How Big Is It? A Simple Guide to Understanding Massive Amounts of Data
The terms used in scientific reports about Big Data can sometimes seem like a foreign language. For example, the Large Hadron Collider in Geneva, Switzerland, generates approximately 42 terabytes of data every day. Meanwhile, the National Climatic Data Center in Asheville stores more than 6 petabytes of climate information collected from ships, buoys, weather balloons, radar systems, satellites, and computer models. According to the center's estimates, this figure was expected to reach 20 petabytes by 2020.
According to experts, storing all the information that currently exists in the world would require at least 1,200 exabytes of memory.
Understanding what these numbers actually mean is not easy. Even experts admit that these measurements are astonishing. In their 2013 book Big Data, Oxford University information law specialist Viktor Mayer-Schönberger and journalist Kenneth Cukier wrote:
“There is really no good way to imagine what this amount of data means.”
To understand these measurements, let's start with the smallest units.
A byte is the basic unit of computer memory. Storing one letter of the alphabet or a single character usually requires one or two bytes of memory.

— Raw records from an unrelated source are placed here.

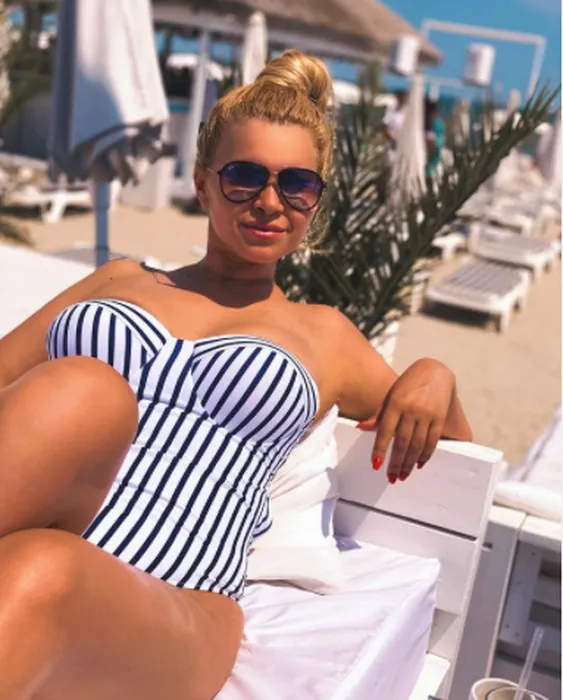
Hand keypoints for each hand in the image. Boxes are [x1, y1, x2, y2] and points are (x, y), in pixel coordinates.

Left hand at [358, 359, 454, 483]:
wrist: (435, 371)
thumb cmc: (408, 384)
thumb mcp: (391, 395)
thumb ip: (379, 414)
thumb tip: (362, 428)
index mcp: (395, 402)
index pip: (386, 430)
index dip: (380, 449)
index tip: (376, 465)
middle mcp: (411, 409)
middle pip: (402, 441)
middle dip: (396, 462)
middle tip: (391, 477)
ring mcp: (427, 414)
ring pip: (417, 444)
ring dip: (409, 463)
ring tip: (402, 475)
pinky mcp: (440, 417)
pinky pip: (432, 440)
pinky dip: (425, 454)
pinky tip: (419, 464)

The next unit of measurement is the kilobyte. One kilobyte equals 1,024 bytes. This represents the tenth power of two, or 2¹⁰.
A megabyte equals 2²⁰ bytes, which is slightly more than one million bytes. This amount of memory is enough to store a short novel. An average MP3 music file occupies about 4 megabytes of storage space. A large photograph may require approximately 5 megabytes of memory. This is roughly comparable to the amount of storage needed for the complete works of William Shakespeare.
The next unit is the gigabyte. One gigabyte equals 2³⁰, or 1,073,741,824 bytes. This amount of memory is sufficient to store a 90-minute movie, approximately 250 songs, or the text of all the books on an 18-meter-long bookshelf. Today, many smartphones on the market are equipped with 16 gigabytes of memory or more.
Next comes the terabyte. One terabyte equals 2⁴⁰ bytes. In 2000, scientists estimated that storing the entire printed collection of the United States Library of Congress would require approximately 10 terabytes of storage.
A petabyte equals 2⁵⁰ bytes. Approximately this amount of storage would be needed to hold one copy of all printed information in the world.
There are even larger units of measurement:
Exabyte – 2⁶⁰ bytes
Zettabyte – 2⁷⁰ bytes
Yottabyte – 2⁸⁰ bytes
If all the information stored in the world—approximately 1,200 exabytes of data—were printed in book form, those books would completely cover the Earth with a layer 52 books thick.
Now, let us think about how information was stored thousands of years ago.
About 2,000 years ago, the ancient Greeks created a magnificent library in the Egyptian city of Alexandria. This library resembled a modern university campus, with spaces for walking, thinking, reading, and discussion.
The goal of the Library of Alexandria was extraordinarily ambitious: to gather all written works that existed in the world into one place. According to various estimates, it once contained hundreds of thousands of books and manuscripts collected from different parts of the world known to the Greeks.
However, by today's standards, even this magnificent library appears very small.
If all the information that exists in the world today were distributed equally among everyone on Earth, each person would receive approximately 300 times more information than was contained in the entire Library of Alexandria.